◆ Source text
— Begin —

Most of my consulting clients want help with conference redesign—making established traditional events more peer-driven and participation- and connection-rich. Actually, it’s often easier to create a new peer conference than to change the format of an existing conventional event. Changing something that already exists is often harder than starting from scratch.

I’m not saying that it’s simple to market a new peer conference. As you point out, people are accustomed to seeing a pre-determined schedule of conference sessions and speakers. This influences their decision on whether to attend. (I cover this “program trap” in Chapter 4 of Conferences That Work: Creating Events That People Love.) Many wonder a) how you can create a great conference program at the event and b) how good the resulting conference will be. Your marketing has to address these concerns.

In my experience there’s an essential prerequisite for a new peer conference to get off the ground: a core group of organizers who understand and believe in peer process (ideally, but not necessarily, through experience) and who are committed and prepared to proselytize the envisaged event to their professional circles. My rule of thumb is that this group should contain at least five people.

— End —

◆ Source material
— Begin —

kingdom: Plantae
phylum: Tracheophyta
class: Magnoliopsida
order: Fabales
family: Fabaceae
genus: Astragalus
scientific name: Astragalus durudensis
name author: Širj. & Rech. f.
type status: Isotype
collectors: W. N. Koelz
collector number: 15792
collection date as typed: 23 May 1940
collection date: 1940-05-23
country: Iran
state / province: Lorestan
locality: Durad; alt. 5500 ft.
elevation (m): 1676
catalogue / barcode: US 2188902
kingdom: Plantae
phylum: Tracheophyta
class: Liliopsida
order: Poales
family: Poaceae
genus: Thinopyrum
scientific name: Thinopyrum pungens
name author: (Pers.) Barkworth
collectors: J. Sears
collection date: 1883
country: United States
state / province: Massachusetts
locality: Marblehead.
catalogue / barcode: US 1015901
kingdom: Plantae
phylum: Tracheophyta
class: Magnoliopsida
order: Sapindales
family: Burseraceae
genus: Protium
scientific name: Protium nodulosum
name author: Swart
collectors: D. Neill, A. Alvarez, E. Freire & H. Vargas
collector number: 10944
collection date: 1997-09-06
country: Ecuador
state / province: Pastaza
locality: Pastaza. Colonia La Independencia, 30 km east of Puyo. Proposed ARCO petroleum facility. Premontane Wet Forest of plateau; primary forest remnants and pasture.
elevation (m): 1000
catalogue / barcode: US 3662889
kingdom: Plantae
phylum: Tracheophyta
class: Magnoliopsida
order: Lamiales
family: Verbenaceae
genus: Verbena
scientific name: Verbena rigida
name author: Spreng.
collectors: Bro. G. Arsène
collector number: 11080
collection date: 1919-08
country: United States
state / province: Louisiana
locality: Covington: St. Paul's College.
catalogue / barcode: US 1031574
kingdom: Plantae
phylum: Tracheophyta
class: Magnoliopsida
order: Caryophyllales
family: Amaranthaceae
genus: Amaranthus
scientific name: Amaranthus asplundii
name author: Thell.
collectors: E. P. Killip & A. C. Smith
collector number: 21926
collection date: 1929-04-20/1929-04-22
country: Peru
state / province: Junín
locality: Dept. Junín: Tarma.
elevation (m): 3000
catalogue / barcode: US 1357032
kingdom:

— End —

◆ Directives
**A.** Reproduce the passage on peer conferences, starting with "I’m not saying" and going on through "at least five people.".
**B.** In the records, rewrite the lines starting with the line with "collector number: 10944" and going on through the line with "collectors: Bro. G. Arsène", replacing "locality" with "site" and leaving everything else unchanged. Give only those lines.

◆ Responses to the tasks
**A.**
I’m not saying that it’s simple to market a new peer conference. As you point out, people are accustomed to seeing a pre-determined schedule of conference sessions and speakers. This influences their decision on whether to attend. (I cover this “program trap” in Chapter 4 of Conferences That Work: Creating Events That People Love.) Many wonder a) how you can create a great conference program at the event and b) how good the resulting conference will be. Your marketing has to address these concerns.

In my experience there’s an essential prerequisite for a new peer conference to get off the ground: a core group of organizers who understand and believe in peer process (ideally, but not necessarily, through experience) and who are committed and prepared to proselytize the envisaged event to their professional circles. My rule of thumb is that this group should contain at least five people.

**B.**
collector number: 10944
collection date: 1997-09-06
country: Ecuador
state / province: Pastaza
site: Pastaza. Colonia La Independencia, 30 km east of Puyo. Proposed ARCO petroleum facility. Premontane Wet Forest of plateau; primary forest remnants and pasture.
elevation (m): 1000
catalogue / barcode: US 3662889
kingdom: Plantae
phylum: Tracheophyta
class: Magnoliopsida
order: Lamiales
family: Verbenaceae
genus: Verbena
scientific name: Verbena rigida
name author: Spreng.
collectors: Bro. G. Arsène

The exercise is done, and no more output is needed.